Quis o senhor ministro Abraão Vicente, ao afastar Irlando Ferreira, branquear as decisões tomadas nos últimos anos pela direção do CNAD? Evitando assim eventuais danos colaterais que, de alguma forma, pudessem vir a ferir a sua credibilidade governativa?

Talvez o senhor ministro não se sinta confortável com as contratações, por ajuste direto, de empresas portuguesas, algumas delas sem expressão comercial fora de Cabo Verde - as ditas empresas lusas, com as quais é mais fáceis de comunicar em território cabo-verdiano, do que em Portugal, onde têm morada fiscal?

Talvez o senhor ministro se sinta desconfortável, pelo facto de a direção do CNAD não ter contratado profissionais de design e de comunicação cabo-verdianos, para a criação da imagem identitária da instituição?

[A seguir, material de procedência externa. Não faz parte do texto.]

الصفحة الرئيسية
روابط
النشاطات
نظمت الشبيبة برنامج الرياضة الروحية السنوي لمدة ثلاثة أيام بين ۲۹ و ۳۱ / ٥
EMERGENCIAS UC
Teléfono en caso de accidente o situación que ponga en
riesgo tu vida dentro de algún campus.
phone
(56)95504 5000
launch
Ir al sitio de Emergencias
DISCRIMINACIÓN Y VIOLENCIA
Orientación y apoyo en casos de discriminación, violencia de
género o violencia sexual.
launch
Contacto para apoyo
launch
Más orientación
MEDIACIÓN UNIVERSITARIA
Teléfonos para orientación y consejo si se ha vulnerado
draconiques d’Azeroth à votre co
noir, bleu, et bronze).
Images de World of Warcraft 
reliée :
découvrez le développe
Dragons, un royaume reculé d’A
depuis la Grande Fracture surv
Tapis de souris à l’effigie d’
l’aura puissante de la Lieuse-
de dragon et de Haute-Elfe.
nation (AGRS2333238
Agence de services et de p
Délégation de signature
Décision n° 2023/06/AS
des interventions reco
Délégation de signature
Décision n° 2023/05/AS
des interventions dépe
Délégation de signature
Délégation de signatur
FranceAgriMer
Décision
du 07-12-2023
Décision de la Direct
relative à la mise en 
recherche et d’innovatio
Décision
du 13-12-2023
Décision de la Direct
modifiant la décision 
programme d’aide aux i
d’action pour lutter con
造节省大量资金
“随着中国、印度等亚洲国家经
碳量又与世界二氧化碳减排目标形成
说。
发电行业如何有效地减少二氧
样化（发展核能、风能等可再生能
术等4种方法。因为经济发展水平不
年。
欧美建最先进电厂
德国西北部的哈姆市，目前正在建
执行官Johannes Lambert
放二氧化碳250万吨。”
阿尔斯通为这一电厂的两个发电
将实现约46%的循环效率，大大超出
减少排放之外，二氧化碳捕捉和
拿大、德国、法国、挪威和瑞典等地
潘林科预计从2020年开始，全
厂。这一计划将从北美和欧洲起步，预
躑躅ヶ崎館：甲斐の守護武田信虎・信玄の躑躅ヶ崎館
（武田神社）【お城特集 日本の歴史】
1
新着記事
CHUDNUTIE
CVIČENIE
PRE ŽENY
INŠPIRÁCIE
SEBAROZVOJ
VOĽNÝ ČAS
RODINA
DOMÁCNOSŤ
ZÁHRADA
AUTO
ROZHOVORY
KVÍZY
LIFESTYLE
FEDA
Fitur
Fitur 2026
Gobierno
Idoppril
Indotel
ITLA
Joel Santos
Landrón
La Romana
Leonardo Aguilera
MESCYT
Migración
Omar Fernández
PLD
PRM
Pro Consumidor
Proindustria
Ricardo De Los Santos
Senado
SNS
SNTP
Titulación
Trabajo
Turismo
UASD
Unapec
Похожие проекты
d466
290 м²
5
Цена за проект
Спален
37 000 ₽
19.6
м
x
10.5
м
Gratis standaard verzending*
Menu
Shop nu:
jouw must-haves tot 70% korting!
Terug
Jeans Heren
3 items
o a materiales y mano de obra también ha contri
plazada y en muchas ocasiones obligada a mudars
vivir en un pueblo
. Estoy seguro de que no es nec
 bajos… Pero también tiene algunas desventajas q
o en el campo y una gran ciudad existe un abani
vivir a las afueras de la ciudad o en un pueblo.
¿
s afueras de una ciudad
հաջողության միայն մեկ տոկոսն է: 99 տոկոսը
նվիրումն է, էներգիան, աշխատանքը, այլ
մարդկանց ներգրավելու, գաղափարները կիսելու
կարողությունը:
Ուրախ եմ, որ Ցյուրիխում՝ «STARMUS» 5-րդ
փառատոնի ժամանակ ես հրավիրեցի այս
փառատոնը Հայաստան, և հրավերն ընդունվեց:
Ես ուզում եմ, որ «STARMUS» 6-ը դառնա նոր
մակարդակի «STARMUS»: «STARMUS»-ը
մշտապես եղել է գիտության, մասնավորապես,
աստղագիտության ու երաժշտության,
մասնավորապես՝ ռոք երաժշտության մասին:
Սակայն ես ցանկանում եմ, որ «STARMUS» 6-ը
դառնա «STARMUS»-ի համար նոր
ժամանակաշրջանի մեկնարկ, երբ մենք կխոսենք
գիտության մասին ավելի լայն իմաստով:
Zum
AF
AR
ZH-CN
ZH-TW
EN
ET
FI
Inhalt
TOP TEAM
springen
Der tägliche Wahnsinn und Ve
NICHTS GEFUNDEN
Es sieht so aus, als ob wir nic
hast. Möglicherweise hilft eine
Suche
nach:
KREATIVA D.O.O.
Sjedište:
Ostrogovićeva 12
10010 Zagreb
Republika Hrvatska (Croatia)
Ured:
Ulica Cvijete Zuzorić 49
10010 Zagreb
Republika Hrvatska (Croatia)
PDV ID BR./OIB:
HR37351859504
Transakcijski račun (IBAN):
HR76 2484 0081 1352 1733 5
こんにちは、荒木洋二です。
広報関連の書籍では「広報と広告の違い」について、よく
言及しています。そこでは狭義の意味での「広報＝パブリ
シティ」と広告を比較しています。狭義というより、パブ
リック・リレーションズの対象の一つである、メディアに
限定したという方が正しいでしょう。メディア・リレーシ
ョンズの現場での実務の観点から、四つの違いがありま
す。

Talvez o senhor ministro não tenha resistido à pressão dos outros agentes culturais da cidade (alguns deles ciclicamente financiados por instituições lusófonas), que se sentiram ameaçados pelo protagonismo que Irlando Ferreira conquistou ao longo destes anos?

Quando forem conhecidas, ao pormenor, as despesas inerentes a este novo equipamento cultural, talvez o senhor ministro e Irlando Ferreira revelem dificuldade em justificar as derrapagens financeiras, as contratações alegadamente apressadas e o dispendioso “networking” (cunhas em bom português), efetuadas com o objetivo de… “partilhar sinergias e internacionalizar o projeto”.

Certamente estas alegações não tiram o sono ao imperador da cultura morabeza, no entanto, o mesmo não terá sucedido com a entrevista que Irlando Ferreira concedeu a um jornal nacional, em agosto último, a qual poderá ter sido a primeira gota do dilúvio a que agora assistimos.

Nessa entrevista, o ex-diretor do CNAD demonstrou espírito de liderança, falou do futuro da instituição que liderava, sublinhou a importância do CNAD no contexto das instituições internacionais. O teor da entrevista colocou Irlando Ferreira como potencial candidato a um cargo de relevância governativa. Posicionou-o, também, no centro das decisões do CNAD, menosprezando as diretrizes do ministro da cultura. Esse posicionamento público, diminuiu o protagonismo político do ministro da cultura, o que, para Abraão Vicente, constitui um comportamento intolerável. E é bem provável que o tenha considerado uma ameaça à sua liderança, uma traição, em que o desfecho só poderia ser a “decapitação” do opositor Irlando Ferreira.

Para concluir, relembro a conversa em tom jocoso do senhor ministro, durante a apresentação pública do CNAD no dia 21 de junho de 2022: 

…o CNAD “terá temas de conversão hoje e daqui a 50 anos quando o Irlando estiver a escrever artigos contra o novo curador por este não respeitar a história do CNAD”

Podemos depreender assim que Abraão Vicente despediu o diretor cultural, e a sociedade cabo-verdiana ganhou um novo cronista? O futuro o dirá.